Originally uploaded by jenijen.
I need one, And, yes, a couple of those crayons were a little bit used; they were in my purse so that Willow could draw while we waited to see my doctor. I just waited too long to take the photo.
Today was hard. I can’t really get into all the details since the boy involved wouldn’t be very pleased, but I can say that one of my kids was upset after school and took off, running away from me. I let him go, partly because I know him so very well that I knew he’d run it off and come back when he was ready, and partly because my arms were full of lunchboxes, valentines, coats and my empty tea mug. The other boy decided, totally against my made-very-clear-to-him wishes, to follow him and try to talk him into coming back. It came from a place of wanting to help, but what ended up happening was that while I was talking so Sophie, who was also upset, Willow got lost because she followed him. We know lots of people at the school, and Willow knows the maintenance man and the secretary, so I figured she was okay. But, still, it really scared me that she’d go looking for the van which was across the road. I walked all around the school, crying because I couldn’t find her and because my son not only wouldn’t speak to me, he wouldn’t even let me get near him. It didn’t have anything to do with me, but he was mad at me all the same.
By the time a sobbing, snot-nosed Willow was brought to me by two boys we know, I was feeling so crushed and awful. I got everyone home, with more drama, and ended up dumping my armload of everyone’s stuff on the front porch, telling the kids to go inside and be with John for awhile and then heading back out the front gate. I sat on the cement driveway, crying because I feel like I’m doing this all wrong. I didn’t want to be anyone’s mother in that moment.
Finally, I came inside and starting doing things I needed to. I paid a bunch of bills, then left to walk over to the store for stamps. As I walked out the front door, this
caught my eye. I planted those bulbs a few years ago, maybe in the winter of 2001-2002 when we first moved in here. Every year some of them come up, but they rarely survive the stomping feet and bike tires and hardly ever get to bloom. Still, it was good to see them there. I know it’s sappy and lame, but seriously, sprouting plants are hope in cellular form. I got outside the gate and remembered that I had the box of crayons in my bag still, so I took them out and took a few pictures of them. When I opened them for Willow this morning that smell and the sight of them all so perfectly lined up took me right back. I need fresh starts now and then, and they are difficult to come by when you’ve got so many people depending on you. This weekend we are going to rearrange the living room, and that will have to tide me over until I can make other changes.

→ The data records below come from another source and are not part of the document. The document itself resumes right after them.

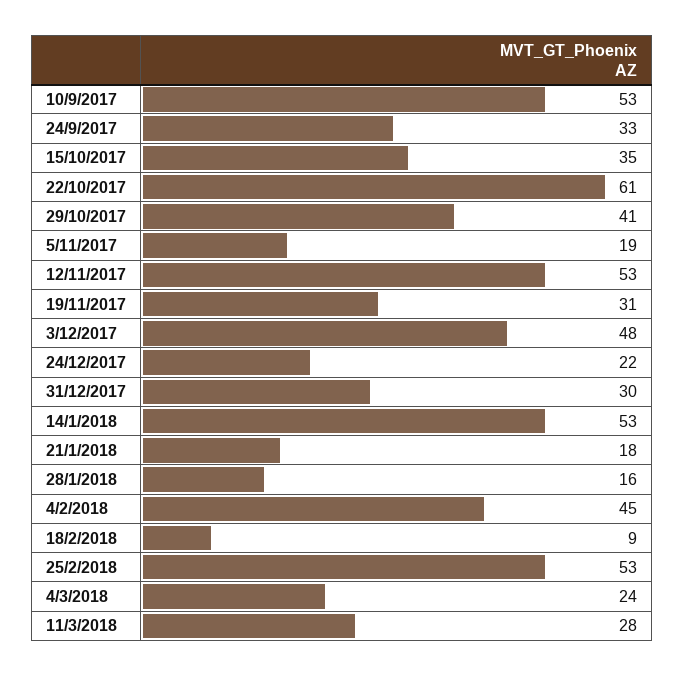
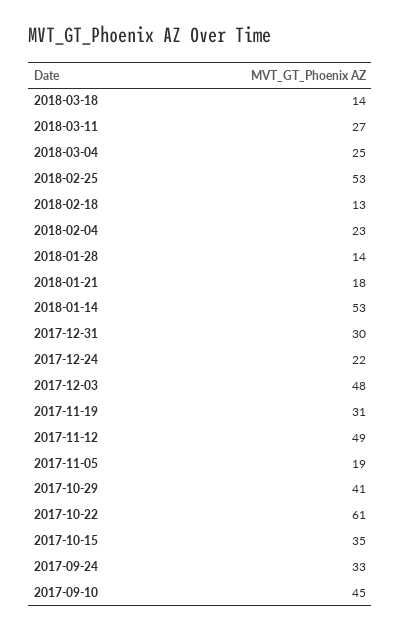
  {
-   "10/9/2017": 53,
+   "10/9/2017": 45,
    "24/9/2017": 33,
    "15/10/2017": 35,
    "22/10/2017": 61,
    "29/10/2017": 41,
    "5/11/2017": 19,
-   "12/11/2017": 53,
+   "12/11/2017": 49,
    "19/11/2017": 31,
    "3/12/2017": 48,
    "24/12/2017": 22,
    "31/12/2017": 30,
    "14/1/2018": 53,
    "21/1/2018": 18,
-   "28/1/2018": 16,
+   "28/1/2018": 14,
-   "4/2/2018": 45,
+   "4/2/2018": 23,
-   "18/2/2018": 9,
+   "18/2/2018": 13,
    "25/2/2018": 53,
-   "4/3/2018": 24,
+   "4/3/2018": 25,
-   "11/3/2018": 28
+   "11/3/2018": 27,
+   "2018-03-18": 14
  }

After I got stamps and paid the bills, I realized that I needed to make a trip to Hole Foods. So I went alone, listening to loud music and feeling a little better. In the store I suddenly remembered Rescue Remedy. I found it and bought some and dosed myself before driving home.
Also, since I was taking pictures inside the van. . .
Altoids make me feel better, too.
I came back from the store and had a tearful making up session with the kids. They probably think I’m a little unbalanced these days and they are right. I’m stressed and tired and feeling so inept at raising them. Right now the big kids are with their dad and step mom, Willow is watching Simpsons.** John is out at a concert. I’m going to take a bath with Willow, put her to bed and go hang out with these goodies that somehow ended up in my grocery cart.
I just remembered there is a ripe mango in the kitchen waiting for me too.
Have a lovely weekend, take a hot bath and read a good book.
**I know. There are references to prositutes and sex and Willow has learned to say "What the hell. . . " but deep down under its offensive exterior, the Simpsons is all about doing what’s right and making us laugh.
I was just thinking as I popped in the dvd for her that maybe part of my parenting failure comes from my inability to be consistent. For example: the kids are allowed to watch the Simpsons, but not Family Guy. Talk about mixed messages!